31 de julho de 2020 às 10h25

Milagres são fenômenos raros. Por isso são chamados de… milagre! A parte mais reconfortante deste período de restrições são as iniciativas beneficentes que brotam espontaneamente em todos os lugares. Sou cético em relação a possibilidades de mudanças profundas no comportamento das pessoas. Promessas de visitar os avós em asilos, reencontrar afetos ausentes há anos ou ajudar os necessitados não me convencem.

Acredito, no entanto, que as campanhas forjadas entre amigos, vizinhos ou colegas de trabalho têm grandes chances de se tornarem perenes. Muita gente confinada há meses dentro de casa tomou consciência de que possui muito mais do que necessita. E isso envolve objetos pessoais – como roupas e calçados – e alimentos.

Ao mesmo tempo, vislumbramos inúmeras pessoas que enfrentam dificuldades para alimentar a família. Trabalhadores domésticos, autônomos e informais estão proibidos de exercer suas funções. Apesar do esforço maciço que inclui a enxurrada de notícias negativas que disseminam o pânico, a curva não parou de subir, os empregos sumiram e temos muita gente passando fome.

Raramente reconhecemos que temos muito,
diante da carência de tantas outras pessoas

Sempre fui refratário a iniciativas beneficentes oficiais, tipo campanhas do agasalho, entre outras. Prefiro entregar diretamente aos beneficiários os donativos que muitas vezes se perdem pela falta de fiscalização para a distribuição. Noto, nesta pandemia infindável, que diversos amigos fazem o mesmo, entregando na casa dos necessitados as cestas básicas, roupas, calçados, máscaras de proteção e medicamentos.

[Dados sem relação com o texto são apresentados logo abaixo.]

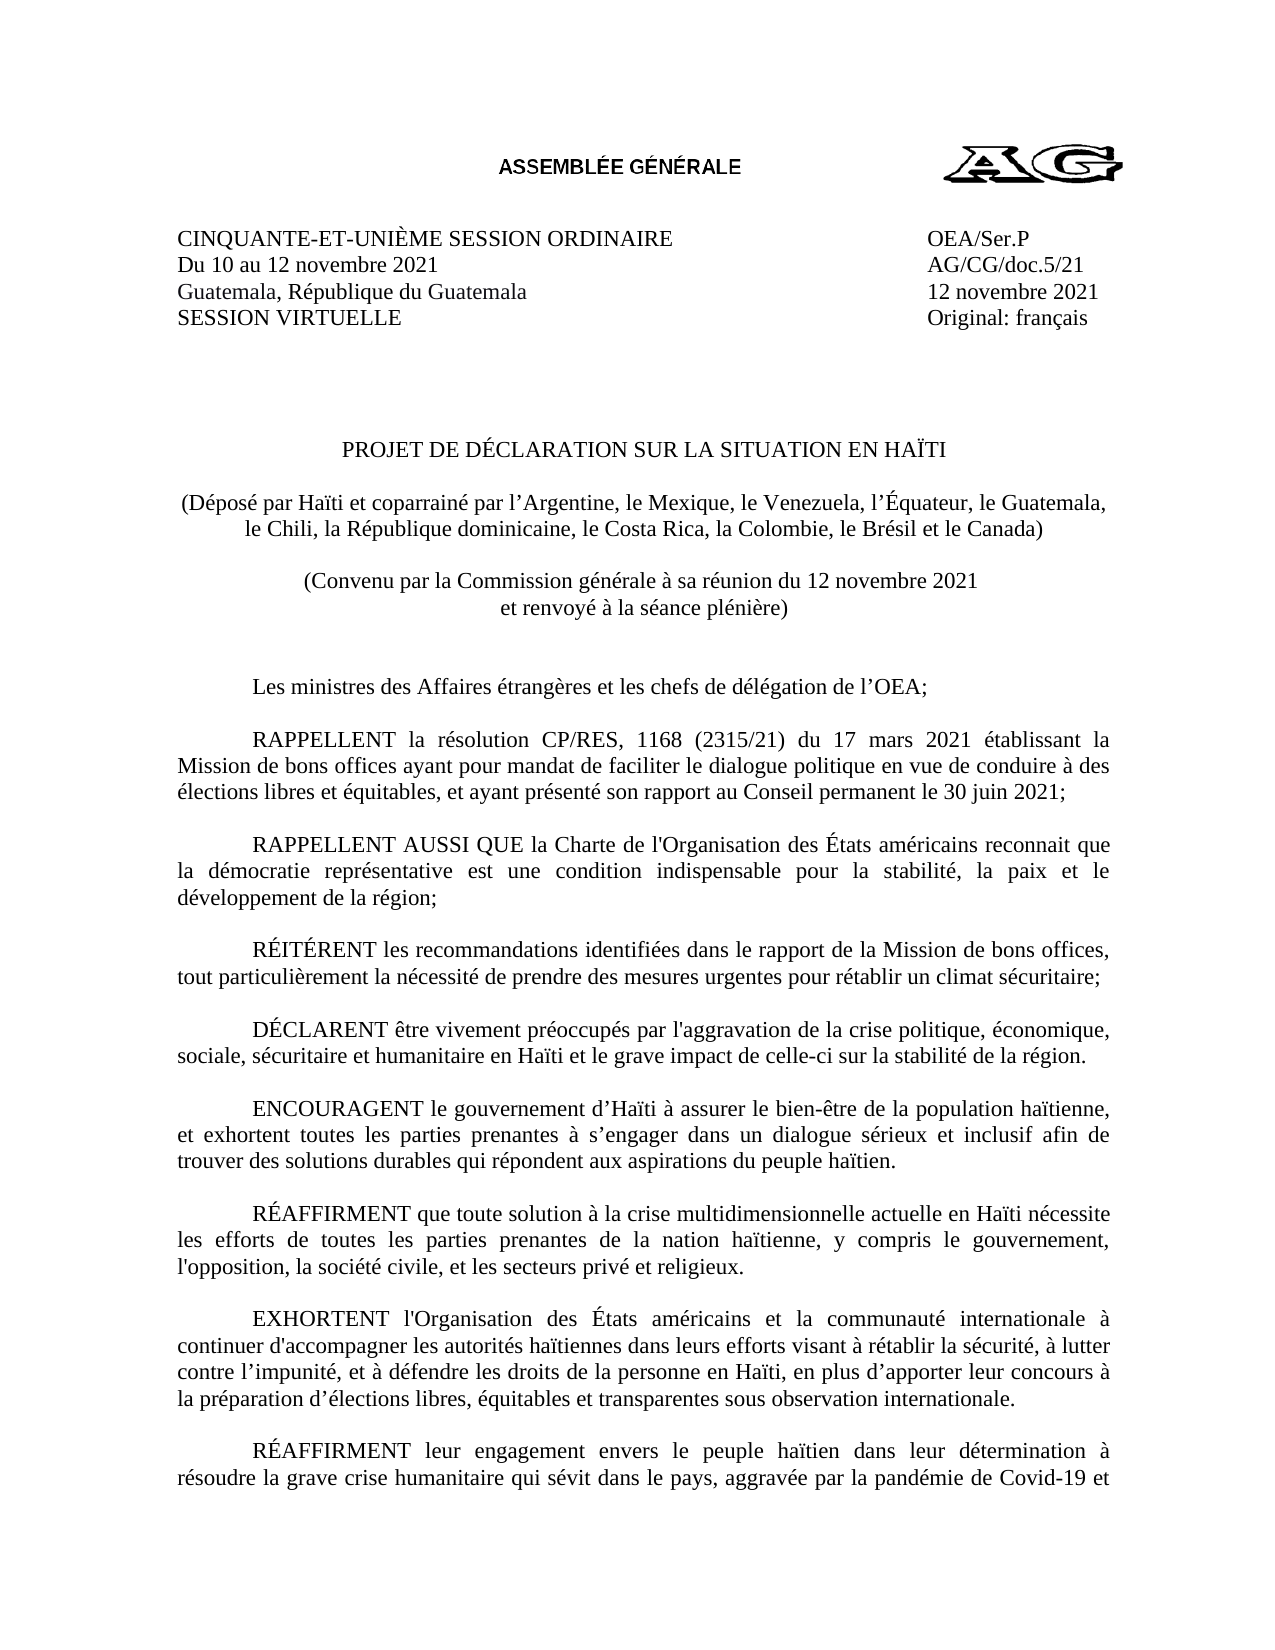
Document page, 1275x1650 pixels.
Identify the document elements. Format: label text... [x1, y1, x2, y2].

text RAPPELLENT la résolution CP/RES, 1168 (2315/21) du 17 mars 2021 établissant la Mission de bons offices ayant pour mandat de faciliter le dialogue politique en vue de conduire à des élections libres et équitables, et ayant présenté son rapport au Conseil permanent le 30 juin 2021; [177, 726, 1111, 805]
text (Convenu par la Commission générale à sa réunion du 12 novembre 2021 et renvoyé à la séance plénière) [177, 568, 1111, 620]
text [177, 1437, 1111, 1490]
text RÉAFFIRMENT que toute solution à la crise multidimensionnelle actuelle en Haïti nécessite les efforts de toutes les parties prenantes de la nation haïtienne, y compris le gouvernement, l'opposition, la société civile, et les secteurs privé et religieux. [177, 1200, 1111, 1279]
text PROJET DE DÉCLARATION SUR LA SITUATION EN HAÏTI [177, 436, 1111, 462]
text SESSION VIRTUELLE Original: français [177, 304, 1227, 330]
text RÉITÉRENT les recommandations identifiées dans le rapport de la Mission de bons offices, tout particulièrement la nécessité de prendre des mesures urgentes pour rétablir un climat sécuritaire; [177, 937, 1111, 989]
text (Déposé par Haïti et coparrainé par l’Argentine, le Mexique, le Venezuela, l’Équateur, le Guatemala, le Chili, la République dominicaine, le Costa Rica, la Colombie, le Brésil et le Canada) [177, 488, 1111, 541]
text Guatemala, République du Guatemala 12 novembre 2021 [177, 278, 1227, 304]
text RAPPELLENT AUSSI QUE la Charte de l'Organisation des États américains reconnait que la démocratie représentative est une condition indispensable pour la stabilité, la paix et le développement de la région; [177, 831, 1111, 910]
text ENCOURAGENT le gouvernement d’Haïti à assurer le bien-être de la population haïtienne, et exhortent toutes les parties prenantes à s’engager dans un dialogue sérieux et inclusif afin de trouver des solutions durables qui répondent aux aspirations du peuple haïtien. [177, 1095, 1111, 1174]
text Les ministres des Affaires étrangères et les chefs de délégation de l’OEA; [177, 673, 1111, 699]
text Du 10 au 12 novembre 2021 AG/CG/doc.5/21 [177, 251, 1227, 278]
text CINQUANTE-ET-UNIÈME SESSION ORDINAIRE OEA/Ser.P [177, 225, 1227, 251]
text DÉCLARENT être vivement préoccupés par l'aggravation de la crise politique, économique, sociale, sécuritaire et humanitaire en Haïti et le grave impact de celle-ci sur la stabilité de la région. [177, 1016, 1111, 1068]
text EXHORTENT l'Organisation des États américains et la communauté internationale à continuer d'accompagner les autorités haïtiennes dans leurs efforts visant à rétablir la sécurité, à lutter contre l’impunité, et à défendre les droits de la personne en Haïti, en plus d’apporter leur concours à la préparation d’élections libres, équitables et transparentes sous observation internationale. [177, 1306, 1111, 1411]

Comento com meus filhos o hábito de “olhar para cima”, ou seja, nos comparar com aqueles que têm melhores condições financeiras ou materiais. Raramente “olhamos para baixo” para reconhecer as bênçãos que recebemos como saúde, moradia, família, emprego, amigos e outras conquistas que costumo agradecer na oração que antecede o sono.

Reitero o que escrevi no início desta crônica: não acredito no milagre da generosidade, mas tenho certeza de que teremos avanços de comportamento. A capacidade de “fazer a limonada” deste “limão” da crise dependerá do esforço individual para amparar a quem necessita.

Vírus, estiagem, enchente, gafanhotos. Não faltam motivos para o fazer o bem, não importa a quem!